Lamborghini’s ANIMA drive mode system still has three modes, though their characters have been spread out more in the Huracan Performante than in the regular car. Strada is the default, the Italian coupe keeping its evocative soundtrack but sufficiently docile from behind the wheel to drive to the market and back (even if you’d not fit much in the deep, narrow front trunk).
Sport dials up the eagerness, pushing most of the 631 HP to the rear wheels and making the Huracan more drift-friendly. Finally, there’s Corsa, which dials back the RWD-emphasis in favor of track stability and handling, while minimizing the electronic nannying. It also puts the 7-speed dual-clutch LDF transmission into full-manual mode, leaving gear changes solely to the driver and their paddles. There’s no auto-upshift when you hit the 8,500 rpm redline, either.
That redline may be high – one of the joys of a naturally-aspirated 5.7-liter V10 – but you reach it shockingly quickly. Time after embarrassing time in Corsa mode I found myself hitting the redline, losing vital seconds – vital, that is, were this a competition – before it registered that yes, it was time to upshift. Even so, the Huracan Performante is forgiving.
Here’s the thing. I’d expected the fiery embrace of death or, more likely and less melodramatic, the shameful and expensive embrace of bodywork repairs. Yet the Performante shrugged off my occasional ineptitude with Latin insouciance. When I screwed up my line into the corners, the all-wheel drive finessed me back into place. When I carried too much speed, the carbon ceramic brakes hauled me to sensible levels without wheel-spin, clouds of smoke, or a backend that wanted to overtake the front.
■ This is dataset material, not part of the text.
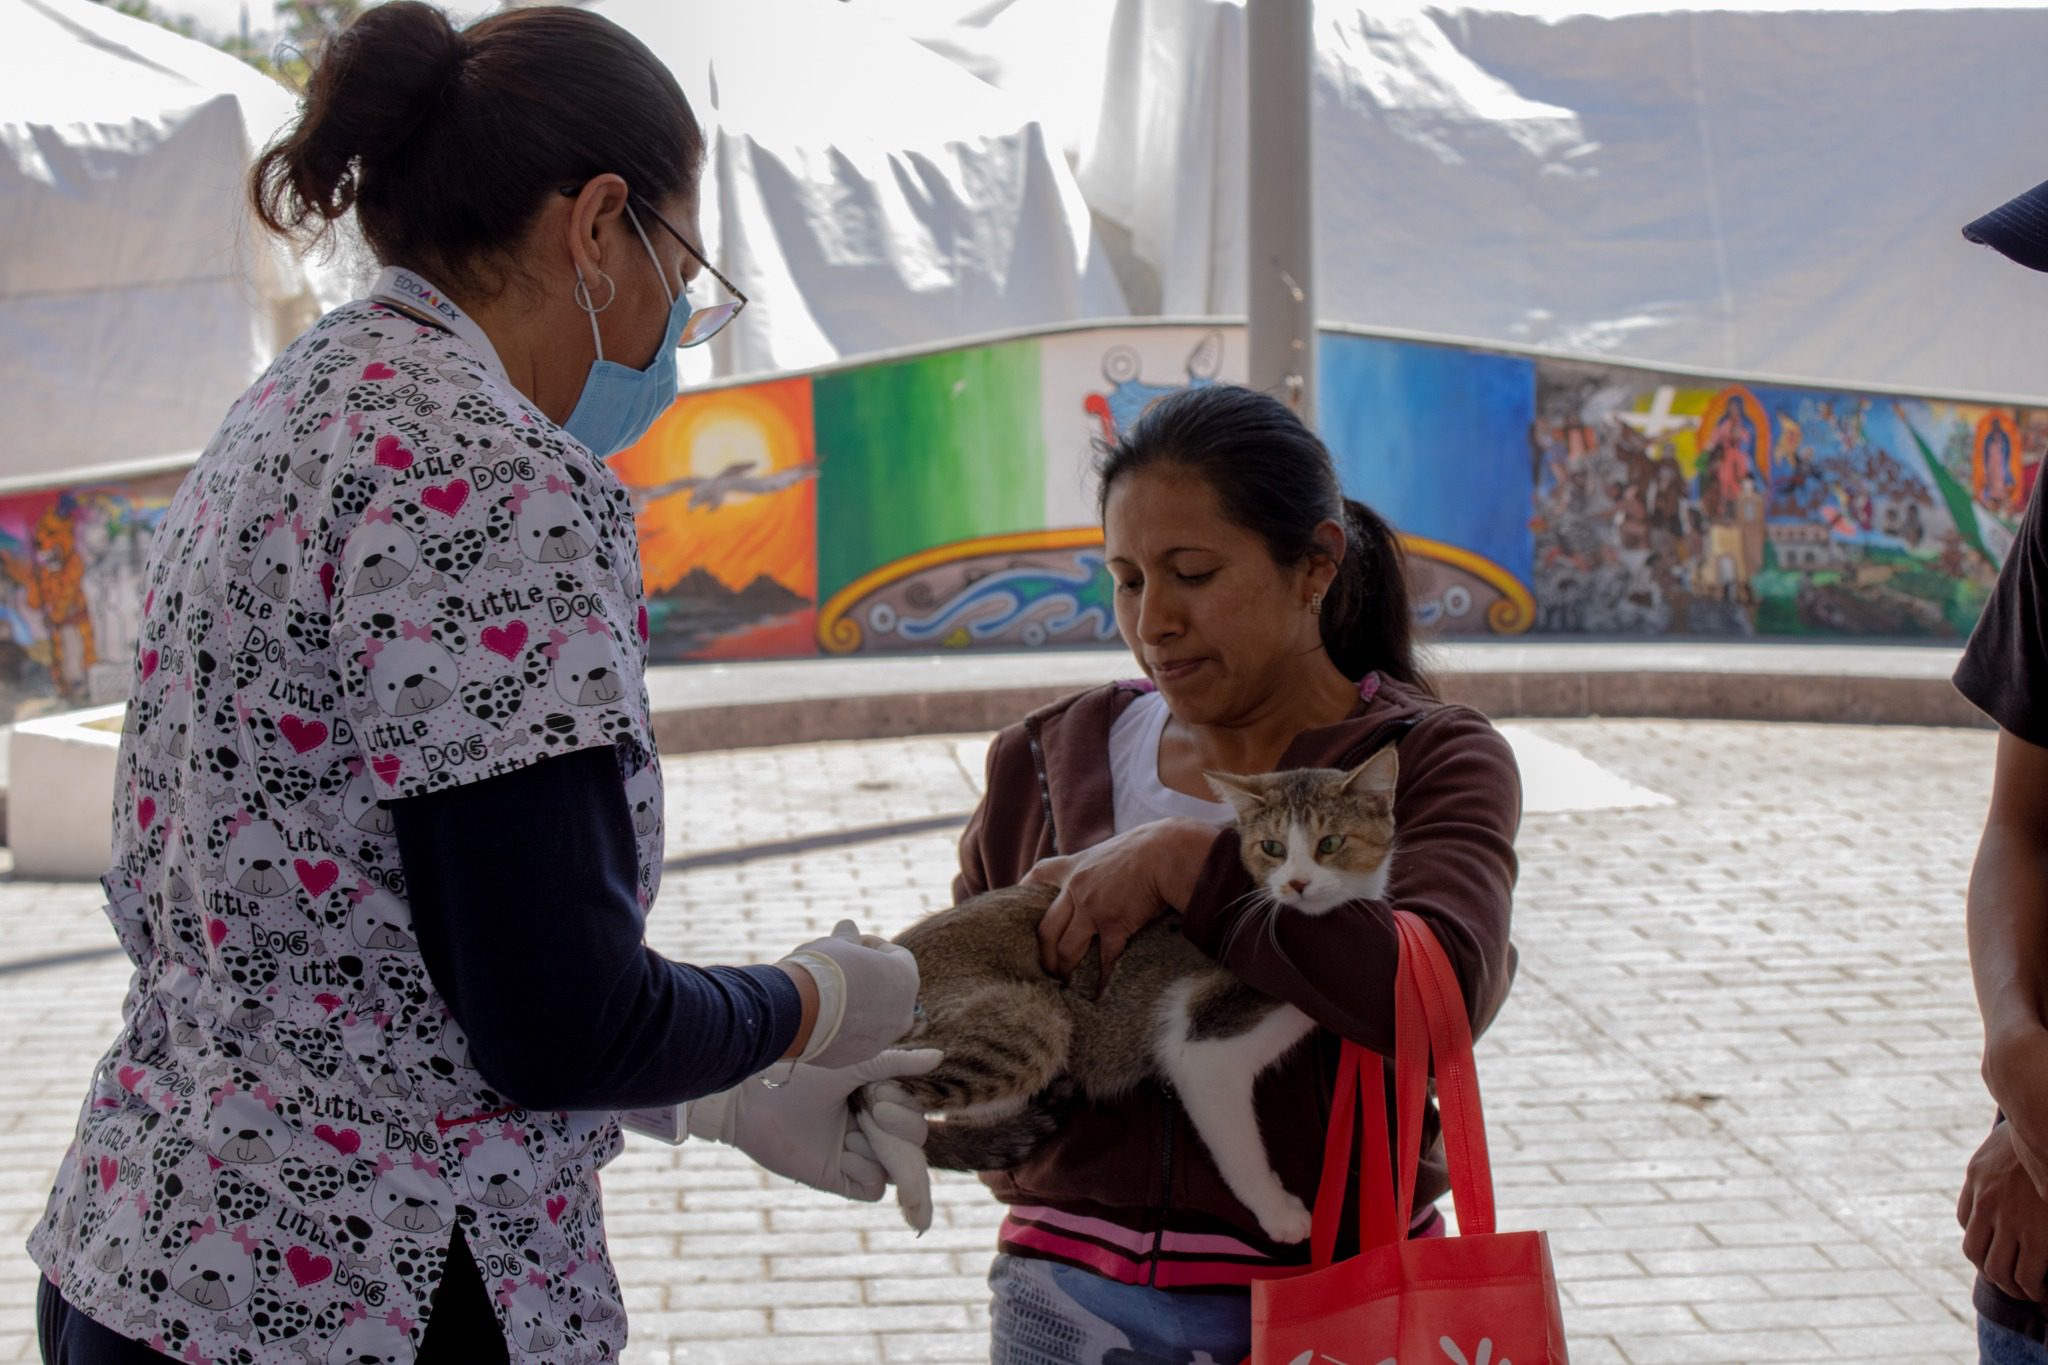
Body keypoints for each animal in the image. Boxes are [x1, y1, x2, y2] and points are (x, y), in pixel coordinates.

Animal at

All of the raw angst that I’d expected, the refusal to compromise to me, a dumb human who had been stupidly entrusted with the keys, failed to materialize.
Could it be that Lamborghini’s engineers have made the Performante simply too good? The consensus is that the new, more extreme model easily out-performs the regular Huracan. It grips more, turns more sharply, does a better job at getting its power to the asphalt.
“At the limit,” one of Lamborghini’s pro-drivers explained to me as he threw me around the track on a hot lap, “it’s super-tuned to what you’re doing with your feet.” I don’t doubt it, but since I’m far, far from the level of a professional racing driver, I suspect I’d never get anywhere close.
Don’t get me wrong, the Performante wants to go fast. Aches to, indeed: it’s where it sings, where it demonstrates every advantage of its impressive technology. Never, whether I was fumbling at the wheel or Lamborghini’s pro was in control, did I feel like it was about to break loose and ruin my day, dramatically and expensively. That might almost sound like a disappointment, if you’re primed by temperamental cars in the automaker’s history, but I strongly suspect it’s more welcome when you’re the one footing the bill.
Barring driver stupidity, I feel like there’s no way you could reach its limits on public roads, at anywhere in the ballpark of legal speeds. In a twist I never saw coming, the Huracan Performante is actually eminently approachable. It looks like a Lamborghini, it sounds like a Lamborghini, but I would not have expected the controlled fury I found behind the wheel.